Encounters with the Rich and Powerful
You might not have direct interaction with upper management, but even if you're not the top IT manager, you can still help these relationships. Unless you're in a military-like organization that enforces chain of command, the likelihood is that you will be meeting with and interacting with top brass. Instead of merely doing a good job of explaining the technology, you can take the opportunity to enlist a powerful ally. One of the ways you can do this is to ask questions about the business process, and understand where the bottlenecks are and how applying IT might help.
IT workers commonly complain about VIPs. But again, here's an opportunity to change a subjective complaint into an objective goal. For example, a common complaint is that a member of upper management simply isn't marching with the band, is using technologies that aren't the corporate standard, is perhaps bypassing security mechanisms in the name of expediency and so on.
Trust us. You cannot fight VIPs by acting draconian. Techs at one of our partner labs report that they "stopped" a department head from specifying a nonstandard Web technology, smug in the assurance that they controlled the DMZ -- no means no. Next thing they knew, ADSL was being installed in the department, along with a new server, $60,000 worth of consulting without IT onboard and a big headache in terms of integrating this department head's existing data with the new (totally out of control and unsecured) server.

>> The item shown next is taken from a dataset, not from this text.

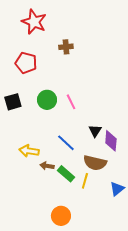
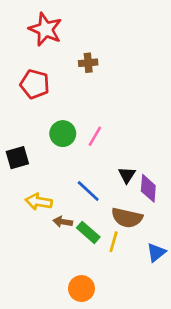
black square: (13, 102) -> (17, 158), moved
pink line: (71, 102) -> (95, 136), turned 56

So instead of fighting a battle you can't win, why not go with the flow a bit and try to understand the reasons behind the actions. You may surprise yourself. You may realize that, indeed, what your department is offering is not conducive to business as done by the VIP's department and in fact letting this VIP drive a little bit of the IT initiative might help everybody out.
Don't forget: It takes business knowledge plus IT knowledge to create a great IT solution. A VIP can be a huge contributor of business knowledge, so with a bit of respectful communication and give and take, you may discover that not only have you helped out the VIP and the organization but have also enlisted a great technology advocate.